We don’t live in a vacuum. There are environmental factors, political systems, and economic dynamics that we can’t control. But when you exercise the growth mindset, you tap into the world’s challenges to find opportunities. Nobody can be certain of what will happen in the future, but you don’t have to be because:

  • You understand outcomes can serve as a direction, not a destination
  • You stop trying to predict the future, and instead you work to shape it
  • You start asking more questions
  • You recognize results are always temporary
  • You stop saying you’re a perfectionist, and start being a builder and a fixer
  • You recognize frustration as a signal to revise your strategies
  • You celebrate wins, but can’t wait to keep learning
  • You are confident that you will learn and improve
  • You are committed to persist however long it takes, but are flexible to spot a new direction
  • You realize that mistakes are necessary and informative rather than avoidable and evaluative

Beyond the growth mindset—and it’s endurance, persistence, and grit to learn and improve—we also need to recognize struggling for what it is. It involves a degree of loss, discomfort, or uncertainty at the service of something bigger. The growth mindset is not about sugar coating setbacks exclusively with optimism, it’s about accepting them. If we have space for a little pain or discomfort, we can open up, and you can keep taking action when it gets frustrating. Some setbacks mean you’re on the right track. We need to be okay with some degree of loss. We must make room for mistakes, embrace them, and expect them. But also believe we can figure them out as we go.

When we try to suppress, ignore, or distract ourselves from uncomfortable situations, we make the problem worse. When you don’t have room for them, you stop taking small risks and the necessary action for you to make progress in whatever you set to accomplish. The more flexible you become, the more you’ll be able to handle because you don’t have to spend more energy worrying what you can’t control. Instead, you take more action and that results in uncovering more opportunities which you can benefit from.

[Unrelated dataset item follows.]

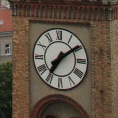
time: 7:09
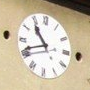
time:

In other words, it’s okay to struggle, and to not know how events will unfold. But still, ask: what would you like to become? It’s empowering to focus on action, not results. It’s liberating to be compassionate, to choose to belong, and to be grateful. What do you want to grow towards? What can you do right now to get closer to that vision? Personally you can both find gratitude of what works, and learn from what doesn’t. Measurements, evaluations, and metrics tend to foment a fixed mindset, but if you leverage them to improve what you’re doing, then they can be helpful.

Finally, a growth mindset is something we need to practice again and again. It’s slippery. Growing results from stretching, learning, and changing. Most importantly, we must learn to be patient with ourselves. These hidden beliefs of the growth mindset are enabling: we take more action and we improve, no matter what struggle we may face.